Eagle-eyed readers may have spotted two little oddities in this one. The first is that the Greens are narrowly – oh so narrowly – projected to pick up Glasgow Kelvin. Projections always come with caveats, but there’s less to go on for projecting Green constituency results, so take that with a pinch of salt, though it’s still remarkable. There’s also one seat that the SNP come third in, which is Eastwood. I’d be even more doubtful of that in reality as I’d expect Labour to continue to shed votes there amidst a clear Conservative-SNP scrap, but that’s an artefact of simple modelling comparing directly to 2016.

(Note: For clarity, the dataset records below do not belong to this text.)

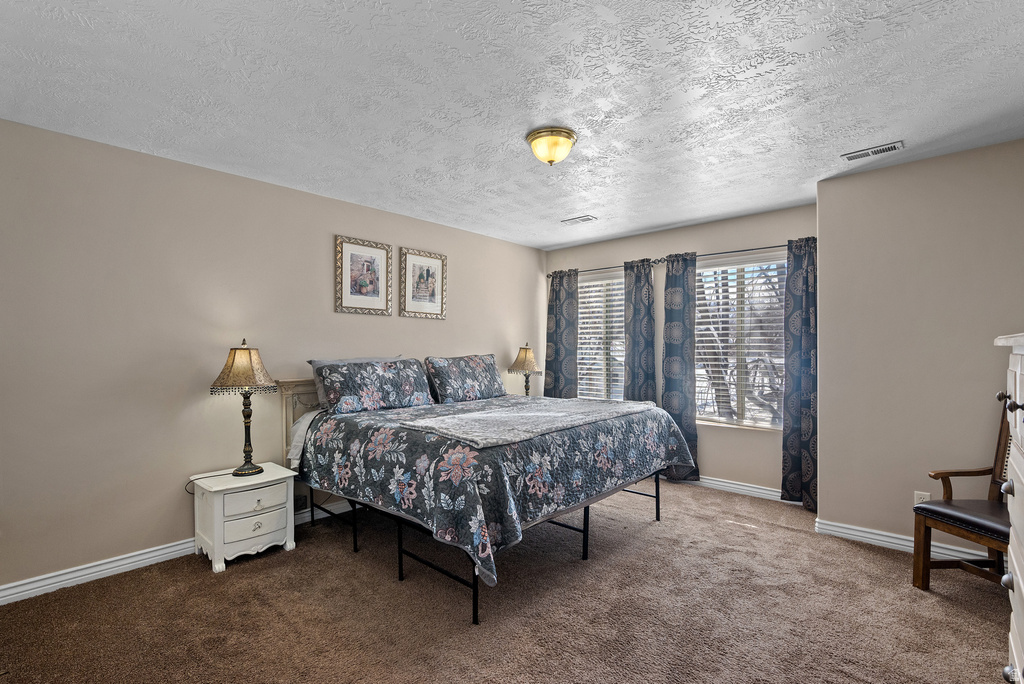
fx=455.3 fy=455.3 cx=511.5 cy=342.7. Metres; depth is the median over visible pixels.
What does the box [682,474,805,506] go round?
baseboard
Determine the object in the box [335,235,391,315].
framed picture
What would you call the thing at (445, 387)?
pillow
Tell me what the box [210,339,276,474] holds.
table lamp
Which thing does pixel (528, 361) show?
table lamp
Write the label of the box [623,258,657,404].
curtain
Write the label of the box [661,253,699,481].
curtain
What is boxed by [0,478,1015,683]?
carpet floor
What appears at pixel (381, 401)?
pillow
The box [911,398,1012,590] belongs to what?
wooden armchair
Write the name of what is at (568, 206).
ceiling
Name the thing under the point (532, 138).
ceiling light
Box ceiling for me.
[0,0,1023,250]
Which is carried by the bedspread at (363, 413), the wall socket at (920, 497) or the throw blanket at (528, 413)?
the throw blanket at (528, 413)
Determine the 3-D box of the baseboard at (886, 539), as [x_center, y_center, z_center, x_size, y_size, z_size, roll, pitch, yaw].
[2.809,1.315,2.769,1.615,0.096,0.021,0,0,42]
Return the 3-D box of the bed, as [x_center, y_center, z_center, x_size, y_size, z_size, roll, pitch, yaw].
[-0.187,0.753,3.405,2.143,1.205,2.207,0,0,42]
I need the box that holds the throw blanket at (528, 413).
[400,398,656,448]
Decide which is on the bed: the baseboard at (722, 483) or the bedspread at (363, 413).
the bedspread at (363, 413)
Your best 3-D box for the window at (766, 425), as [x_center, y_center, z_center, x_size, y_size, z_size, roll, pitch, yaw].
[2.139,0.023,4.285,1.091,1.582,0.112,0,0,42]
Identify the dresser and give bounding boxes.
[992,332,1023,683]
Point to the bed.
(588, 513)
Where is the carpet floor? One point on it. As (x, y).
(237, 575)
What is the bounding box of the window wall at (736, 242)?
[542,204,816,498]
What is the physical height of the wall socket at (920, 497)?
0.118 m
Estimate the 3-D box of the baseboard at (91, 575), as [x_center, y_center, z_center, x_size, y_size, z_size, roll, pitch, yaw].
[-1.473,1.327,3.702,0.018,0.100,5.166,0,0,42]
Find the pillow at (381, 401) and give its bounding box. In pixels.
[311,358,434,414]
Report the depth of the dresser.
1.46 m
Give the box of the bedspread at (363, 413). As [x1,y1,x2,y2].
[295,390,696,586]
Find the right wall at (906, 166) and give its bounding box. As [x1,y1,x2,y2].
[813,137,1023,557]
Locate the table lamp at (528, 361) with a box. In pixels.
[508,343,541,395]
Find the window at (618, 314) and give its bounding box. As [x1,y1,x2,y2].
[578,270,625,400]
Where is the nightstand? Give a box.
[191,462,297,573]
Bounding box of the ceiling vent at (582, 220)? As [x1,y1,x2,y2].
[561,215,596,224]
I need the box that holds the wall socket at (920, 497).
[913,490,930,504]
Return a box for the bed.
[277,366,686,626]
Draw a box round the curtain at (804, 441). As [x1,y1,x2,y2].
[782,235,817,508]
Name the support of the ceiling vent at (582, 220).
attached to the ceiling
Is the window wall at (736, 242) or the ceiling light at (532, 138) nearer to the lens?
the ceiling light at (532, 138)
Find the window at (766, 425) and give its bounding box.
[693,252,787,430]
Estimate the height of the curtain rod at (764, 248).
0.057 m
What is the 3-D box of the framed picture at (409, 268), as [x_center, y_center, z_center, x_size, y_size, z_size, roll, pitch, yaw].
[-0.828,-0.554,4.315,0.028,0.627,0.508,0,0,42]
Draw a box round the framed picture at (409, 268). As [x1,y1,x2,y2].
[400,247,446,319]
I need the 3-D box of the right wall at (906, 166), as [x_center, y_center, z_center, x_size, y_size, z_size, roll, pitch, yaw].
[3.005,0.092,2.934,1.705,2.543,0.615,0,0,42]
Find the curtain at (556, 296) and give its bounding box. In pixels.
[544,267,579,399]
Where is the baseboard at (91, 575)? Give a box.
[0,499,355,605]
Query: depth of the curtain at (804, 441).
3.78 m
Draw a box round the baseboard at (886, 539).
[814,517,1001,568]
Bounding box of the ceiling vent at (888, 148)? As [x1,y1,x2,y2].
[841,140,904,161]
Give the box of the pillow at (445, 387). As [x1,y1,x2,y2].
[424,353,506,403]
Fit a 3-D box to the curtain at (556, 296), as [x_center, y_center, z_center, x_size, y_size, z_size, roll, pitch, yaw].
[0.577,0.244,5.384,0.461,2.196,0.093,0,0,42]
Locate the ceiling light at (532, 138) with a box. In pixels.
[526,126,577,165]
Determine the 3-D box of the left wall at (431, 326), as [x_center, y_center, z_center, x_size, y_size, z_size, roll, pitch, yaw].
[-1.432,0.103,3.798,0.153,2.542,5.533,0,0,42]
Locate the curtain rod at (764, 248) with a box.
[550,242,796,275]
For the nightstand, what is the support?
on the carpet floor
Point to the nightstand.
(219, 525)
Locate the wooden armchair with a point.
(942, 515)
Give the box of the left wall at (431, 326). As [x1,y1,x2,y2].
[0,114,543,599]
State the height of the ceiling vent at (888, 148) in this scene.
0.011 m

No Westminster Q in this one.

Standard Question

No ~ 48% (+2)
Yes ~ 47% (-1)
Don't Know ~ 6% (nc)

At this point, regular readers should be able to reel off, word-for-word, what my analysis of this is. It’s on a knife-edge, totally margin of error, who knows which way Scotland would go in an actual referendum right now? Things have now tipped narrowly towards the Union on averages, but it remains extremely close.

Excluding Don't Knows

No ~ 51% (+2 / -4)
Yes ~ 49% (-2 / +4)

That means a narrow lead for No when we take out the Don’t Knows.

Council Area Projection

Please see this page for how projections work and important caveats.

On a simple Uniform Swing versus 2014, we might have 20 council areas leaning towards No, down from 28 in the referendum. Yes could be on 12, up 8 compared to 2014.

Hypotheticals

As ever, the last little bit of analysis concerns those hypothetical and more proportional voting systems that I have a bee in my bonnet about here at BBS. The fact Westminster uses pure FPTP is an affront to democracy, and though Holyrood fares far better, AMS is still deeply imperfect. The examples here simply transpose the poll findings onto more proportional voting systems – the reality is that different systems would of course result in different voter behaviour.

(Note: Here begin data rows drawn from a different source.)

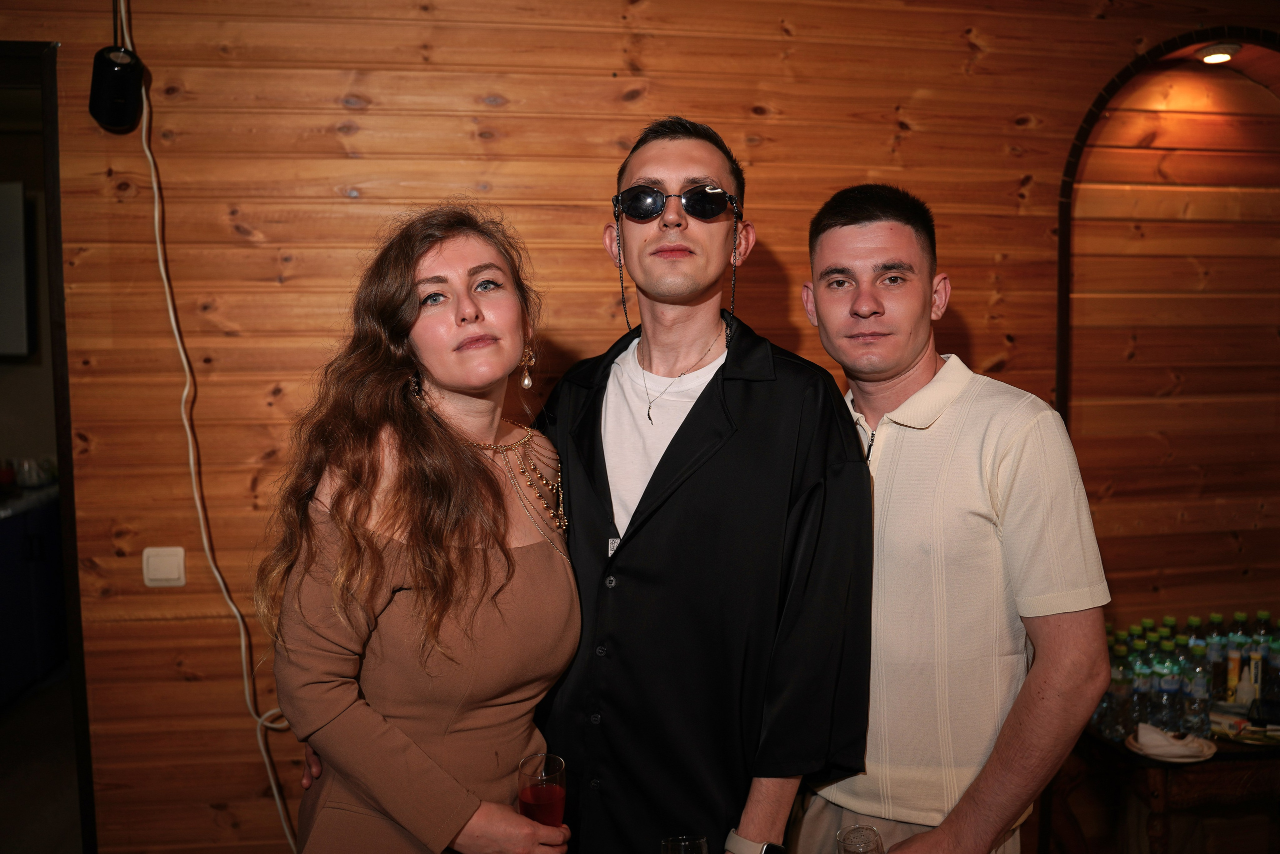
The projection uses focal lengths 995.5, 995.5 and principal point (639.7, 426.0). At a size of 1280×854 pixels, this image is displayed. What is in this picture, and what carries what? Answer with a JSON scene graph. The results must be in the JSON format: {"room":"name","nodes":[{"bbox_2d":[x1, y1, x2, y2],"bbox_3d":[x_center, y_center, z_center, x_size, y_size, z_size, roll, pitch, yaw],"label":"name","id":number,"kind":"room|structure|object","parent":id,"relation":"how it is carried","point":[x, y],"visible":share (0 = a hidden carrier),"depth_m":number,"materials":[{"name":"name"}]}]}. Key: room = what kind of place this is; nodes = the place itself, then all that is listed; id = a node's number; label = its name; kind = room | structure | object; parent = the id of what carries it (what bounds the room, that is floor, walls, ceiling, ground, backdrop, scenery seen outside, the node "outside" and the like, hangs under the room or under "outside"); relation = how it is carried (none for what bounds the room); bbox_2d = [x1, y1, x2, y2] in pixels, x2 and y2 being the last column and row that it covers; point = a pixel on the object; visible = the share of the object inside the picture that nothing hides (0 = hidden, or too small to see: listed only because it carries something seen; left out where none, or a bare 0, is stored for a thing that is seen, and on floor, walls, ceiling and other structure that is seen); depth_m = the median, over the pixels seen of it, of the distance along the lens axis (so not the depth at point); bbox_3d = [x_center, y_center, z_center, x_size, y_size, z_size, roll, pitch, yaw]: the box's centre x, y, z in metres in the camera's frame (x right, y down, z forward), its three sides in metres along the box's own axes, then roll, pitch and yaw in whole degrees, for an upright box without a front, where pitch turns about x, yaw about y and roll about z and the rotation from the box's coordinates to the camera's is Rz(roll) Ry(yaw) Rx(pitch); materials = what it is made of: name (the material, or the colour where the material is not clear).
{"room":"event hall","nodes":[
{"label":"event hall","id":0,"kind":"room"},
{"bbox_2d":[0,180,31,359],"bbox_3d":[-3.278,-0.737,4.683,0.824,0.850,0.180,-1,4,-7],"label":"television","id":1,"kind":"object","parent":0,"point":[16,200],"visible":0.99,"depth_m":4.70,"materials":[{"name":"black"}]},
{"bbox_2d":[0,672,83,851],"bbox_3d":[-1.116,1.446,3.003,6.417,0.110,5.138,-1,4,-7],"label":"floor","id":2,"kind":"structure","parent":0,"point":[13,720],"depth_m":3.80,"materials":[{"name":"grey"}]},
{"bbox_2d":[0,497,66,704],"bbox_3d":[-3.113,0.813,4.595,0.674,0.875,1.230,-1,4,-7],"label":"blue cabinet","id":3,"kind":"object","parent":2,"relation":"on","point":[51,576],"visible":0.57,"depth_m":4.58,"materials":[{"name":"blue"}]},
{"bbox_2d":[0,482,57,519],"bbox_3d":[-3.148,0.359,4.200,1.088,0.047,1.646,-1,4,-7],"label":"countertop","id":4,"kind":"structure","parent":3,"relation":"on","point":[3,508],"depth_m":4.36,"materials":[{"name":"stone"}]},
{"bbox_2d":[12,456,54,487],"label":"glass","id":5,"kind":"object","parent":4,"relation":"on","point":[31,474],"visible":0.92,"depth_m":4.78,"materials":[{"name":"clear glass"}]},
{"bbox_2d":[252,204,584,850],"bbox_3d":[-0.364,0.528,1.766,0.541,1.702,0.643,-1,4,-7],"label":"woman","id":6,"kind":"object","parent":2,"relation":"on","point":[407,414],"visible":0.98,"depth_m":1.60},
{"bbox_2d":[516,752,566,827],"bbox_3d":[-0.161,0.636,1.640,0.082,0.171,0.083,-4,6,-42],"label":"drinking glass","id":7,"kind":"object","parent":6,"relation":"in","point":[534,800],"visible":0.86,"depth_m":1.61,"materials":[{"name":"clear glass"}]},
{"bbox_2d":[536,119,875,851],"bbox_3d":[0.069,0.431,1.939,0.703,1.979,0.580,4,6,40],"label":"man","id":8,"kind":"object","parent":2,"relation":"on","point":[627,543],"visible":0.95,"depth_m":1.72},
{"bbox_2d":[660,834,709,853],"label":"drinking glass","id":9,"kind":"object","parent":8,"relation":"in","point":[700,842],"visible":1,"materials":[{"name":"clear glass"}]},
{"bbox_2d":[800,184,1111,853],"bbox_3d":[0.542,0.478,1.878,0.486,1.761,0.629,-2,5,-25],"label":"man","id":10,"kind":"object","parent":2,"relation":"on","point":[845,222],"visible":0.97,"depth_m":1.68},
{"bbox_2d":[835,822,884,853],"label":"glass","id":11,"kind":"object","parent":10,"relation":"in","point":[855,847],"visible":1,"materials":[{"name":"clear glass"}]},
{"bbox_2d":[1055,715,1279,851],"bbox_3d":[1.763,1.140,2.780,1.188,0.688,0.654,-1,4,-7],"label":"table","id":12,"kind":"object","parent":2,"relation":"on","point":[1268,752],"visible":0.56,"depth_m":2.49,"materials":[{"name":"brown wood"}]},
{"bbox_2d":[1100,633,1134,735],"bbox_3d":[1.266,0.691,2.632,0.072,0.243,0.073,-1,4,-7],"label":"water bottle","id":13,"kind":"object","parent":12,"relation":"on","point":[1118,675],"visible":0.76,"depth_m":2.61,"materials":[{"name":"clear plastic"}]},
{"bbox_2d":[1129,624,1159,726],"bbox_3d":[1.359,0.688,2.677,0.074,0.250,0.075,-1,4,-7],"label":"water bottle","id":14,"kind":"object","parent":12,"relation":"on","point":[1145,683],"visible":0.66,"depth_m":2.65,"materials":[{"name":"clear plastic"}]},
{"bbox_2d":[1151,627,1183,733],"bbox_3d":[1.393,0.685,2.633,0.072,0.261,0.073,-1,4,-7],"label":"water bottle","id":15,"kind":"object","parent":12,"relation":"on","point":[1171,683],"visible":0.86,"depth_m":2.61,"materials":[{"name":"clear plastic"}]},
{"bbox_2d":[1125,727,1214,761],"bbox_3d":[1.334,0.790,2.517,0.202,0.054,0.201,-1,4,-7],"label":"plate","id":16,"kind":"object","parent":12,"relation":"on","point":[1148,752],"visible":0.49,"depth_m":2.49,"materials":[{"name":"white ceramic"}]},
{"bbox_2d":[1131,721,1209,760],"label":"napkin","id":17,"kind":"object","parent":16,"relation":"on","point":[1153,735],"visible":0.96,"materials":[{"name":"white fabric"}]},
{"bbox_2d":[1178,635,1212,735],"bbox_3d":[1.453,0.683,2.597,0.069,0.248,0.070,-1,4,-7],"label":"water bottle","id":18,"kind":"object","parent":12,"relation":"on","point":[1196,683],"visible":0.91,"depth_m":2.57,"materials":[{"name":"clear plastic"}]},
{"bbox_2d":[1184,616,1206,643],"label":"water bottle","id":19,"kind":"object","parent":12,"relation":"on","point":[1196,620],"visible":0.23,"depth_m":2.87,"materials":[{"name":"clear plastic"}]},
{"bbox_2d":[1203,614,1228,703],"bbox_3d":[1.653,0.668,2.856,0.070,0.247,0.070,-1,4,-7],"label":"water bottle","id":20,"kind":"object","parent":12,"relation":"on","point":[1216,618],"visible":0.54,"depth_m":2.83,"materials":[{"name":"clear"}]},
{"bbox_2d":[1225,611,1250,705],"bbox_3d":[1.735,0.670,2.873,0.068,0.257,0.068,-1,4,-7],"label":"bottle","id":21,"kind":"object","parent":12,"relation":"on","point":[1238,615],"visible":0.81,"depth_m":2.85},
{"bbox_2d":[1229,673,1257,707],"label":"bottle","id":22,"kind":"object","parent":12,"relation":"on","point":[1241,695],"visible":0.96,"depth_m":2.75,"materials":[{"name":"white plastic"}]},
{"bbox_2d":[1209,706,1279,743],"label":"box","id":23,"kind":"object","parent":12,"relation":"on","point":[1238,727],"visible":0.76,"depth_m":2.67,"materials":[{"name":"paper"}]},
{"bbox_2d":[1249,611,1276,702],"bbox_3d":[1.816,0.671,2.889,0.074,0.259,0.074,-1,4,-7],"label":"water bottle","id":24,"kind":"object","parent":12,"relation":"on","point":[1261,683],"visible":0.87,"depth_m":2.87,"materials":[{"name":"clear"}]},
{"bbox_2d":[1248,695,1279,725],"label":"phone","id":25,"kind":"object","parent":12,"relation":"on","point":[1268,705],"visible":0.99,"depth_m":2.68,"materials":[{"name":"black"}]},
{"bbox_2d":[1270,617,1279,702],"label":"water bottle","id":26,"kind":"object","parent":12,"relation":"on","point":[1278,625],"visible":0.82,"depth_m":2.82,"materials":[{"name":"clear"}]},
{"bbox_2d":[0,0,1279,851],"bbox_3d":[0.152,-0.098,3.027,7.880,3.041,0.190,-1,4,-7],"label":"wooden wall","id":27,"kind":"structure","parent":0,"point":[980,334],"depth_m":2.86,"materials":[{"name":"brown wood"}]},
{"bbox_2d":[0,39,94,851],"bbox_3d":[-2.015,0.197,2.808,1.090,2.407,0.294,-1,4,-7],"label":"doorway","id":28,"kind":"structure","parent":27,"relation":"in","point":[81,752],"depth_m":2.72,"materials":[{"name":"wood"}]},
{"bbox_2d":[87,43,144,131],"bbox_3d":[-1.317,-0.847,2.502,0.125,0.201,0.138,-1,4,-7],"label":"speaker","id":29,"kind":"object","parent":27,"relation":"attached to","point":[121,123],"visible":0.98,"depth_m":2.46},
{"bbox_2d":[141,545,186,587],"bbox_3d":[-1.315,0.387,2.743,0.103,0.110,0.015,-1,4,-7],"label":"light switch","id":30,"kind":"object","parent":27,"relation":"attached to","point":[169,576],"visible":0.98,"depth_m":2.74,"materials":[{"name":"white plastic"}]},
{"bbox_2d":[122,0,302,853],"bbox_3d":[-1.185,0.000,2.718,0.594,2.568,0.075,-1,4,-7],"label":"power cord","id":31,"kind":"object","parent":27,"relation":"attached to","point":[259,735],"visible":0.83,"depth_m":2.73,"materials":[{"name":"white plastic"}]},
{"bbox_2d":[1058,19,1279,426],"bbox_3d":[1.806,-0.214,3.106,0.951,1.989,0.220,-1,4,-7],"label":"arched niche","id":32,"kind":"object","parent":27,"relation":"attached to","point":[1063,367],"visible":0.66,"depth_m":3.08,"materials":[{"name":"wood"}]},
{"bbox_2d":[1197,43,1238,64],"bbox_3d":[1.856,-1.200,3.201,0.118,0.047,0.115,-1,4,-7],"label":"ceiling light","id":33,"kind":"object","parent":32,"relation":"attached to","point":[1221,55],"visible":0.89,"depth_m":3.18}
]}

As the election approaches and polls are coming out more frequently, I’m jettisoning the actual map for this one for now. I still think it’s a fun and useful exercise, but it’s also time consuming to manually change 129 bubbles! (The AMS projection is only 56 bubbles, because the 73 constituencies are driven from a spreadsheet).

Changes here are vs AMS / vs same projection for the last poll.

SNP ~ 48 (-12 / nc)
Conservative ~ 28 (+2 / -2)
Labour ~ 24 (+3 / +1)
Green ~ 13 (+2 / +1)
Alba ~ 8 (+2 / nc)
Liberal Democrat ~ 8 (+3 / nc)

The usual story here of a much reduced SNP group whilst everyone else is better off. Unlike a couple of other recent polls, there’s a pro-Independence majority even under this hypothetical, though the SNP and Greens 61 seats would need the 8 from Alba to make up that majority.